**Items from a dataset**.
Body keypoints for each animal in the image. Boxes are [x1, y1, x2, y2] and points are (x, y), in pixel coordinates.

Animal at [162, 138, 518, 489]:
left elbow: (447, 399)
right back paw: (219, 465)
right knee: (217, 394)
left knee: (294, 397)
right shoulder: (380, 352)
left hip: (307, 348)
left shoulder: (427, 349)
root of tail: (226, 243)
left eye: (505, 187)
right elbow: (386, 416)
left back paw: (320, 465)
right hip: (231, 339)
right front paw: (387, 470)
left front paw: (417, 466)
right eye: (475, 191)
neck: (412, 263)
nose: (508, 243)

**Exercise objective**.
Which lines of the data above contain "right"? Copy each one.

**Task solution**.
right back paw: (219, 465)
right knee: (217, 394)
right shoulder: (380, 352)
right elbow: (386, 416)
right hip: (231, 339)
right front paw: (387, 470)
right eye: (475, 191)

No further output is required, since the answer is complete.